## START Provided information
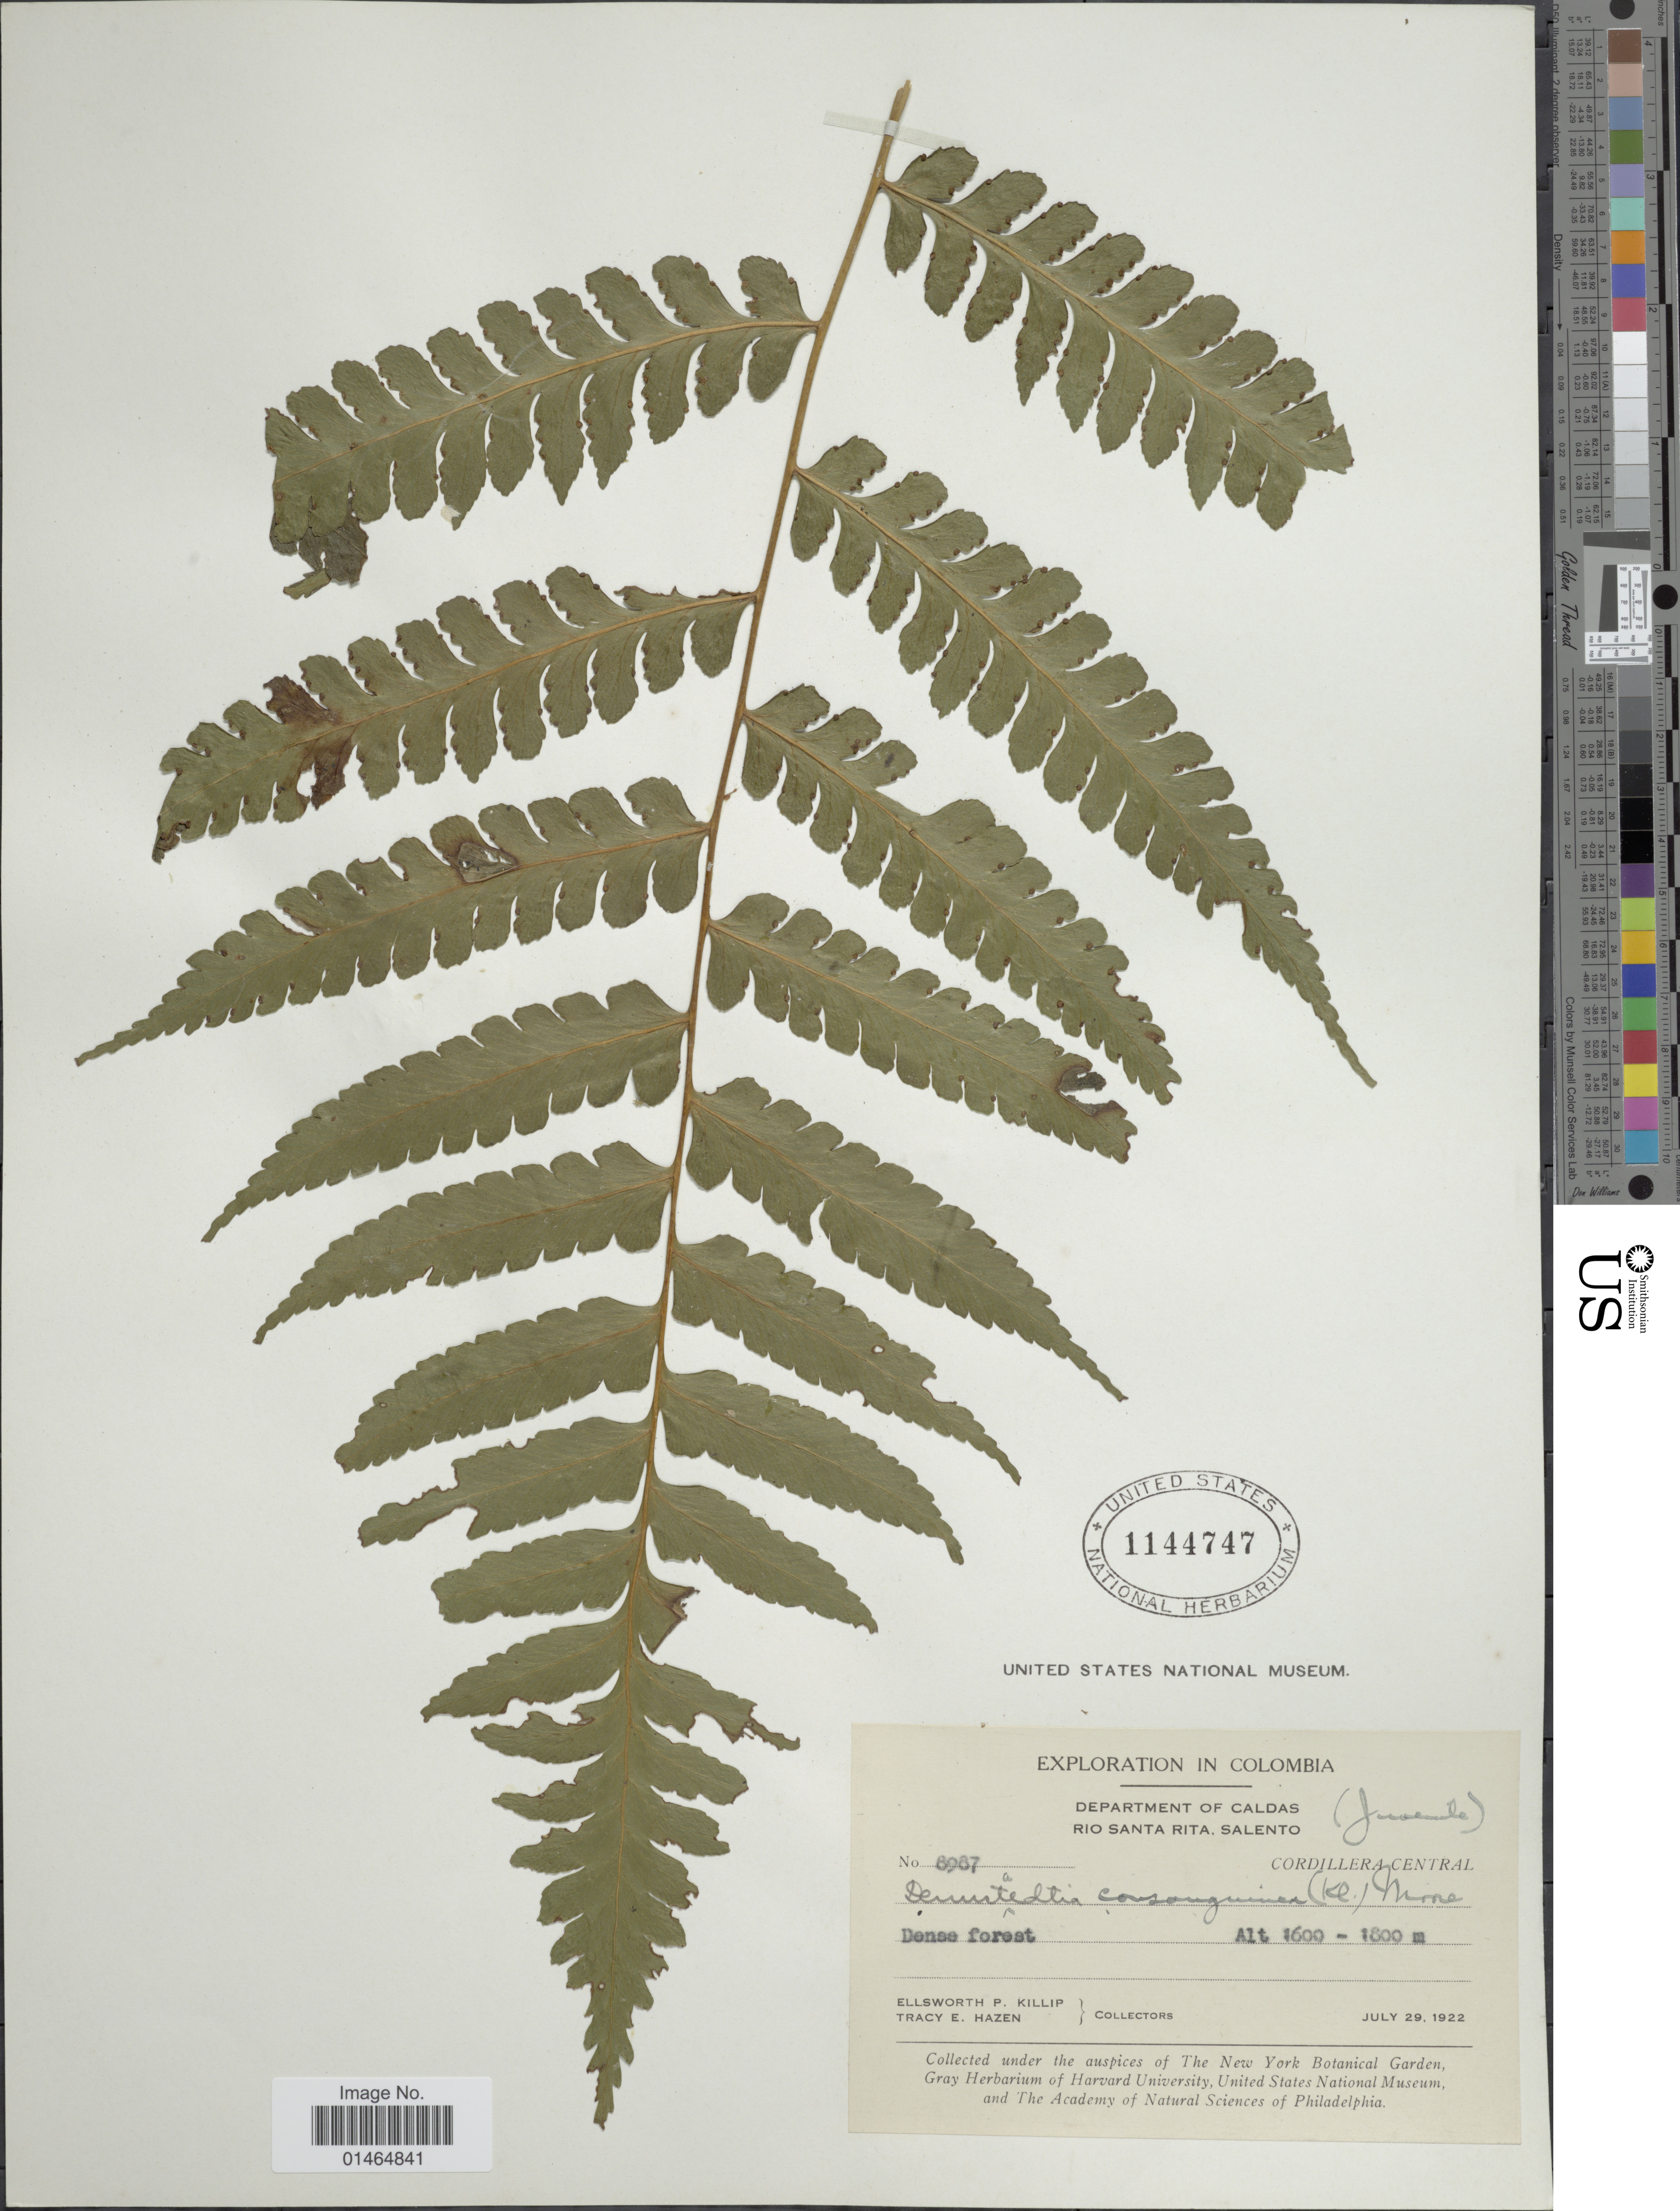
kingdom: Plantae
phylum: Tracheophyta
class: Polypodiopsida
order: Polypodiales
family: Dennstaedtiaceae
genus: Dennstaedtia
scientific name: Dennstaedtia obtusifolia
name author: (Willd.) T. Moore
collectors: E. P. Killip & T. E. Hazen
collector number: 8987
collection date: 1922-07-29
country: Colombia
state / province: Caldas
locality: Rio Santa Rita, Salento. Cordillera Central. Dense forest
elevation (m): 1600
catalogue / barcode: US 1144747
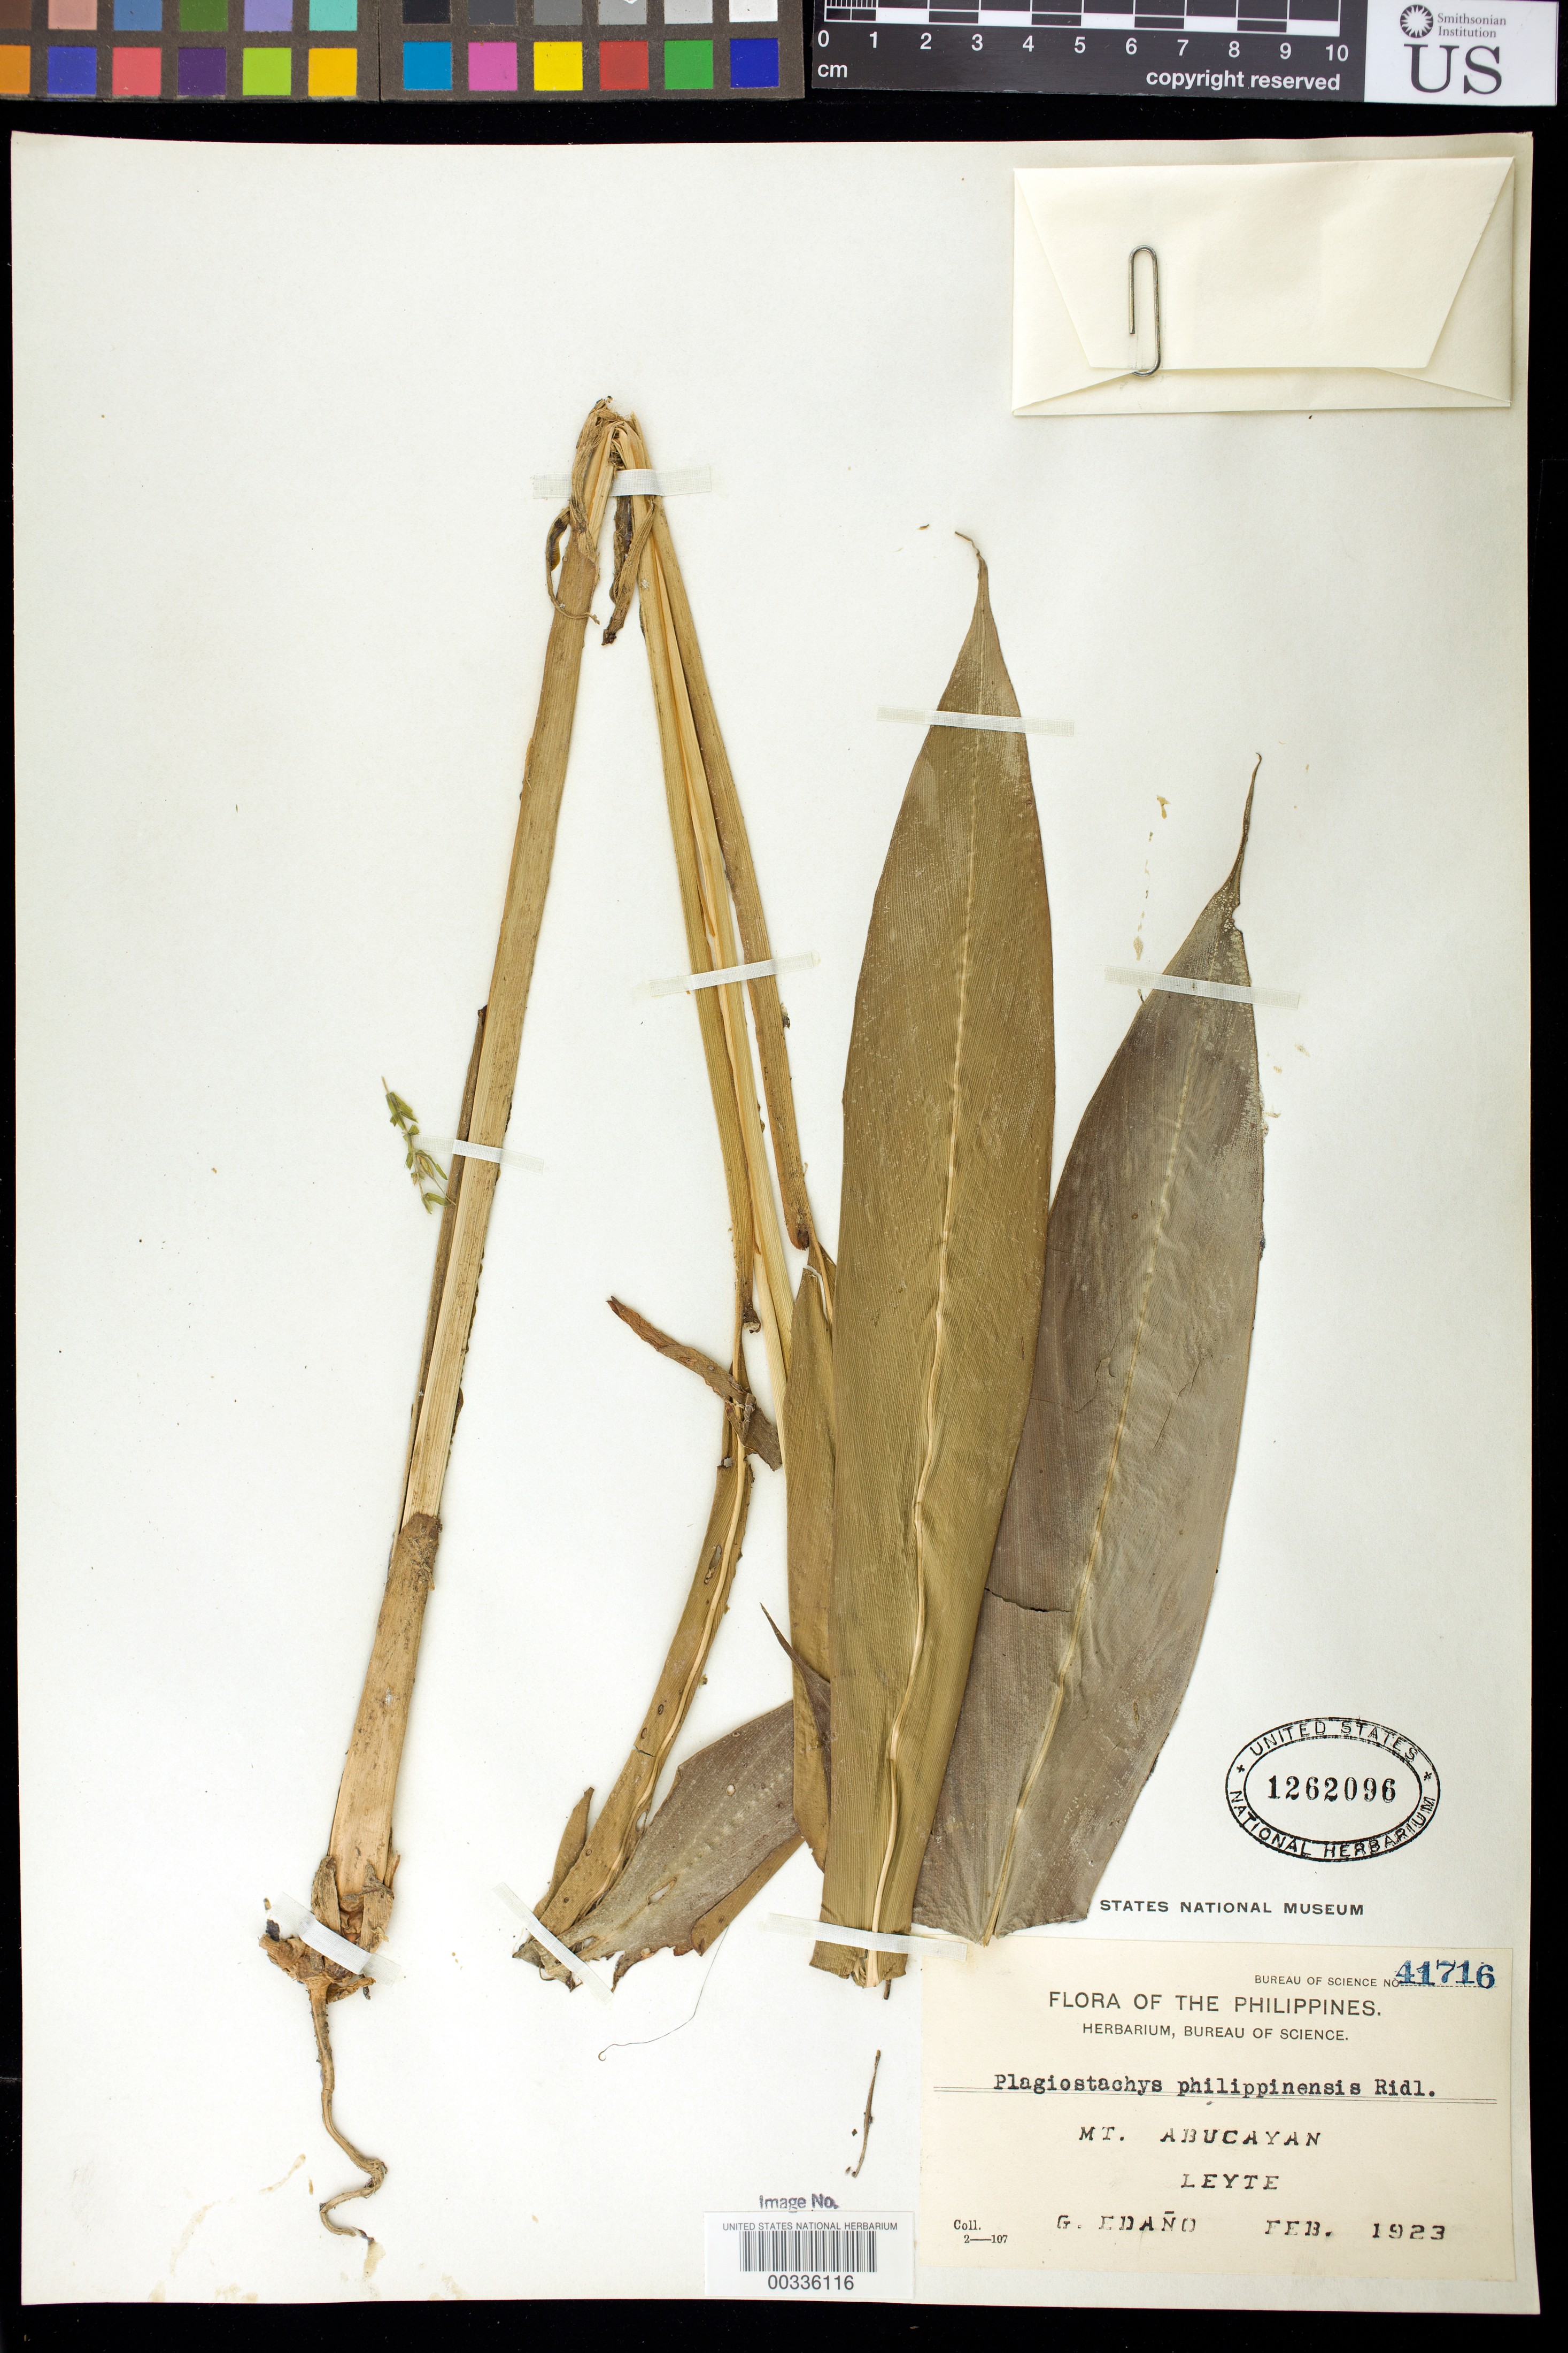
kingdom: Plantae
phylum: Tracheophyta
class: Liliopsida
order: Zingiberales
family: Zingiberaceae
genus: Plagiostachys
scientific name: Plagiostachys philippinensis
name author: Ridl. in Elmer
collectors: G. E. Edaño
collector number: Bur. Sci. 41716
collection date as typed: Feb 1923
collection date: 1923-02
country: Philippines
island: Leyte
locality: Mt abucayan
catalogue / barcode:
## END Provided information
Put the lines of the material above into a numbered list, leaving out blank lines and the pictures.

1. kingdom: Plantae
2. phylum: Tracheophyta
3. class: Polypodiopsida
4. order: Polypodiales
5. family: Dennstaedtiaceae
6. genus: Dennstaedtia
7. scientific name: Dennstaedtia obtusifolia
8. name author: (Willd.) T. Moore
9. collectors: E. P. Killip & T. E. Hazen
10. collector number: 8987
11. collection date: 1922-07-29
12. country: Colombia
13. state / province: Caldas
14. locality: Rio Santa Rita, Salento. Cordillera Central. Dense forest
15. elevation (m): 1600
16. catalogue / barcode: US 1144747
17. kingdom: Plantae
18. phylum: Tracheophyta
19. class: Liliopsida
20. order: Zingiberales
21. family: Zingiberaceae
22. genus: Plagiostachys
23. scientific name: Plagiostachys philippinensis
24. name author: Ridl. in Elmer
25. collectors: G. E. Edaño
26. collector number: Bur. Sci. 41716
27. collection date as typed: Feb 1923
28. collection date: 1923-02
29. country: Philippines
30. island: Leyte
31. locality: Mt abucayan
32. catalogue / barcode:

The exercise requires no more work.